We probably don’t have to twist your arm on this one, but eat a full meal before a night of drinking. The food will soak up the alcohol and push the alcohol through your gastrointestinal system, rather than be absorbed and metabolized by your body.
Dark spirits - aged rums, aged tequilas, whiskeys of all spectrums - contain congeners (found in tannins and the wood ageing) which can greaten the severity of a hangover by increasing thirst and nausea and slowing the metabolization of alcohol.
Mix with the best
Consider that over ¾ of your drink is the mixer you add to a drink. While choosing a particular spirit is an excellent start for a healthier drink, consider what the rest of your drink is made of (please don’t order a Vodka Red Bull). Tonic water sounds like a healthy alternative to cokes, but most generic tonics have just as many sugars.
However, this will vary from brand to brand though - those cans you’ll find on most convenience stores and in bar fridges are riddled with sugars and additives. Brands like Fever-Tree use naturally sourced ingredients and skip the added sugars.

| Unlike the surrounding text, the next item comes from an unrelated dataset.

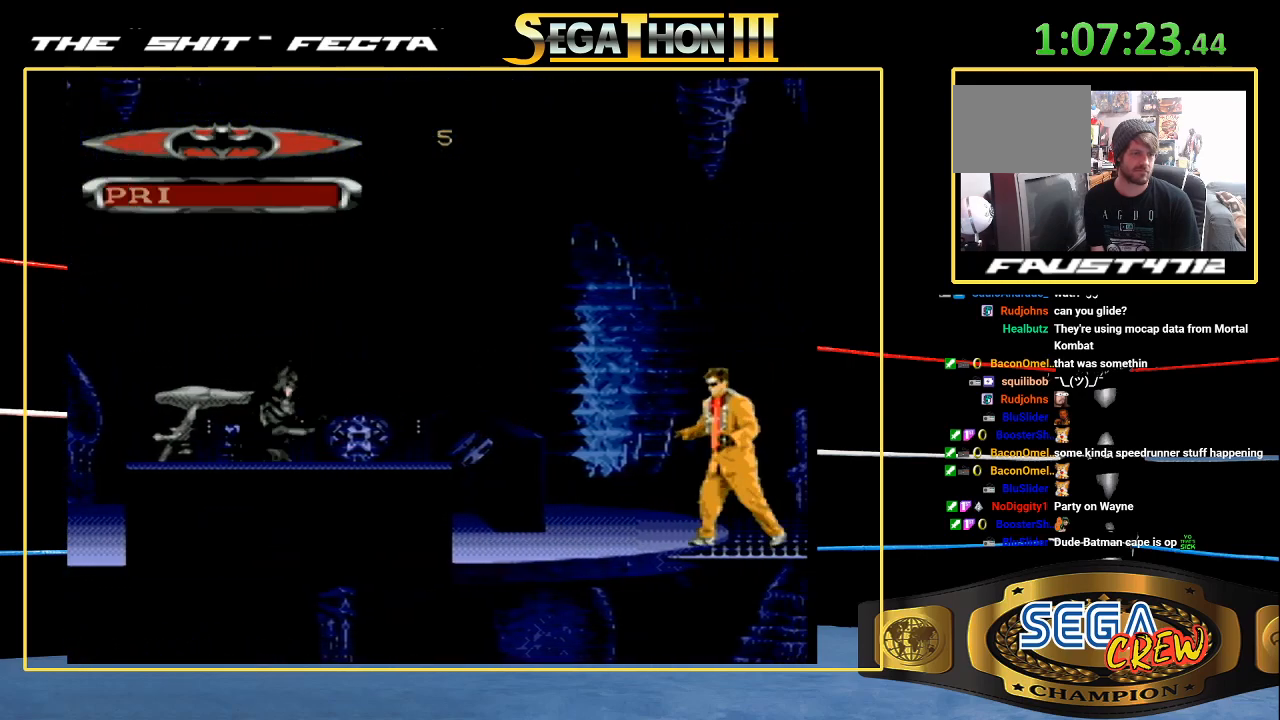
{"buttons": ["B", "DPAD_RIGHT"], "events": [[317, "B", "down"]]}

Another alternative - if you’re drinking at home and craving sweetness, look for honey or agave for your sugar fix.
Cut yourself some slack
You may have the misconception that if you go off the rails and overindulge one night, you’re headed towards a downward spiral. But cut yourself some slack. So you had a couple of unhealthy days - the stress of trying to catch up and beating yourself up will only make your body feel worse. Say you’re sorry to yourself, pat yourself on the back, and shrug it off.